Untuk informasi lebih lanjut, kunjungi Clinicaltrials.gov dan cari ID NCT05559099.Jadwal tes akan tergantung pada tingkat pendaftaran.Uji coba TPOXX yang didukung NIAID sedang berlangsung di Amerika Serikat.Untuk informasi tentang uji coba AS, kunjungi situs web AIDS Clinical Trials Group (ACTG) dan cari TPOXX atau pelajari A5418.
PALM adalah singkatan dari “Pamoja Tulinde Maisha”, sebuah frase Swahili yang berarti “menyelamatkan nyawa bersama”.NIAID membentuk kemitraan penelitian klinis PALM dengan Kementerian Kesehatan DRC sebagai tanggapan atas wabah Ebola 2018 di DRC timur.Kolaborasi berlanjut sebagai program penelitian klinis multilateral yang terdiri dari NIAID, Departemen Kesehatan DRC, mitra INRB dan INRB.Studi PALM pertama adalah uji coba terkontrol secara acak dari beberapa perawatan untuk penyakit virus Ebola yang mendukung persetujuan peraturan mAb114 (Ebanga) yang dikembangkan NIAID dan REGN-EB3 (Inmazeb, dikembangkan oleh Regeneron).

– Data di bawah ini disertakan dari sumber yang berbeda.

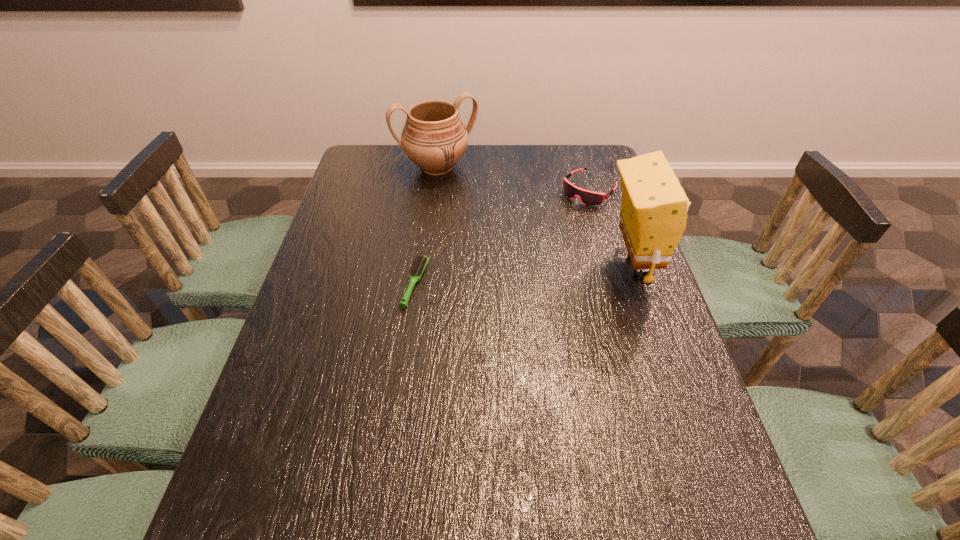
In the image, there is a desktop. At what (x,y) coordinates should I click in order to perform the action: click on free space at the left edge. Please return your answer as a coordinate pair (x, y). Looking at the image, I should click on (310, 330).

The width and height of the screenshot is (960, 540). In the image, there is a desktop. In order to click on vacant space at the right edge in this screenshot , I will do `click(648, 293)`.

At what (x,y) coordinates should I click in order to perform the action: click on free space at the far left corner of the desktop. Please return your answer as a coordinate pair (x, y). Image resolution: width=960 pixels, height=540 pixels. Looking at the image, I should click on (372, 145).

The image size is (960, 540). I want to click on free space between the third tallest object and the shortest object, so click(x=502, y=237).

The height and width of the screenshot is (540, 960). What are the coordinates of `vacant point located between the shortest object and the tallest object` in the screenshot? It's located at (524, 275).

At what (x,y) coordinates should I click in order to perform the action: click on vacant point located between the goggles and the tallest object. Please return your answer as a coordinate pair (x, y). This screenshot has height=540, width=960. Looking at the image, I should click on 612,228.

I want to click on vacant space that's between the shortest object and the tallest object, so click(524, 275).

The height and width of the screenshot is (540, 960). Find the location of `vacant space in between the second tallest object and the third tallest object`. vacant space in between the second tallest object and the third tallest object is located at coordinates (514, 178).

The width and height of the screenshot is (960, 540). What are the coordinates of `vacant space that's between the tallest object and the hairbrush` in the screenshot? It's located at (524, 275).

Identify the location of unoccupied position between the goggles and the sponge. (612, 228).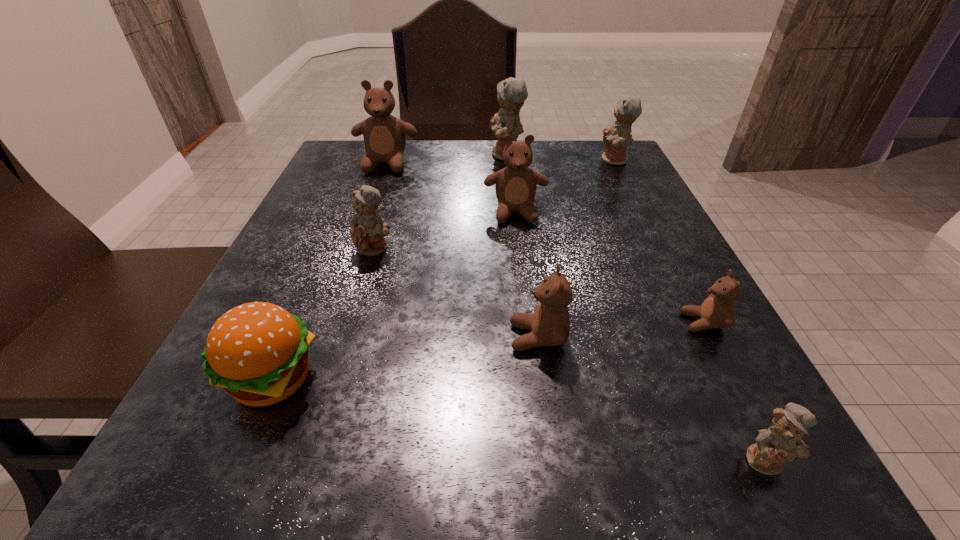
You are a GUI agent. You are given a task and a screenshot of the screen. Output one action in this format:
    pyautogui.click(x=<x>, y=<y>)
    Task: Click on the empty space between the second smallest brown teddy bear and the second biggest blue teddy bear
    This screenshot has width=960, height=540.
    Given the screenshot: What is the action you would take?
    pyautogui.click(x=576, y=249)

The image size is (960, 540). What are the coordinates of `vacant region between the second farthest brown teddy bear and the second biggest blue teddy bear` in the screenshot? It's located at (565, 186).

At what (x,y) coordinates should I click in order to perform the action: click on free point between the third biggest brown teddy bear and the biggest brown teddy bear. Please return your answer as a coordinate pair (x, y). Image resolution: width=960 pixels, height=540 pixels. Looking at the image, I should click on (462, 251).

At what (x,y) coordinates should I click in order to perform the action: click on vacant area that lies between the smallest blue teddy bear and the fifth farthest object. Please return your answer as a coordinate pair (x, y). The width and height of the screenshot is (960, 540). Looking at the image, I should click on (570, 354).

The height and width of the screenshot is (540, 960). Find the location of `vacant area that lies between the hamburger and the fourth farthest teddy bear`. vacant area that lies between the hamburger and the fourth farthest teddy bear is located at coordinates pyautogui.click(x=394, y=295).

Locate an element on the screen. The width and height of the screenshot is (960, 540). empty space between the biggest blue teddy bear and the rightmost brown teddy bear is located at coordinates (605, 239).

The width and height of the screenshot is (960, 540). In order to click on free space that is in between the second biggest blue teddy bear and the leftmost brown teddy bear in this screenshot , I will do `click(500, 163)`.

Image resolution: width=960 pixels, height=540 pixels. I want to click on vacant space that is in between the third biggest brown teddy bear and the fourth farthest teddy bear, so click(527, 275).

Locate which object ranks fourth in proximity to the leftmost brown teddy bear. Please provide its 2D coordinates. Your answer should be formatted as a tuple, i.e. [(x, y)], where the tuple contains the x and y coordinates of a point satisfying the conditions above.

[(616, 138)]

Point out which object is positioned as the second nearest to the second smallest brown teddy bear. Please provide its 2D coordinates. Your answer should be formatted as a tuple, i.e. [(x, y)], where the tuple contains the x and y coordinates of a point satisfying the conditions above.

[(782, 440)]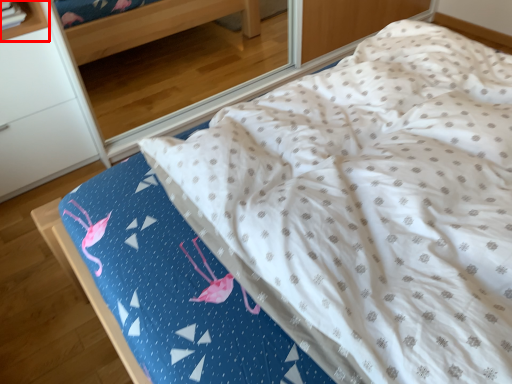
Question: Observing the image, what is the correct spatial positioning of shelf (annotated by the red box) in reference to furniture?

NIAID melakukan dan mendukung penelitian di NIH, Amerika Serikat, dan di seluruh dunia untuk memahami penyebab penyakit menular dan penyakit yang dimediasi kekebalan dan mengembangkan cara yang lebih baik untuk mencegah, mendiagnosis, dan mengobati penyakit ini.Siaran pers, buletin, dan materi terkait NIAID lainnya tersedia di situs web NIAID.
Tentang Institut Kesehatan Nasional (NIH): Institut Kesehatan Nasional (NIH) adalah lembaga penelitian medis Amerika Serikat yang terdiri dari 27 lembaga dan pusat dan merupakan bagian dari Departemen Kesehatan dan Layanan Kemanusiaan AS.NIH adalah lembaga federal utama yang melakukan dan mendukung penelitian medis dasar, klinis, dan translasi, menyelidiki penyebab, perawatan, dan perawatan untuk penyakit umum dan langka.Untuk informasi lebih lanjut tentang NIH dan programnya, kunjungi www.nih.gov.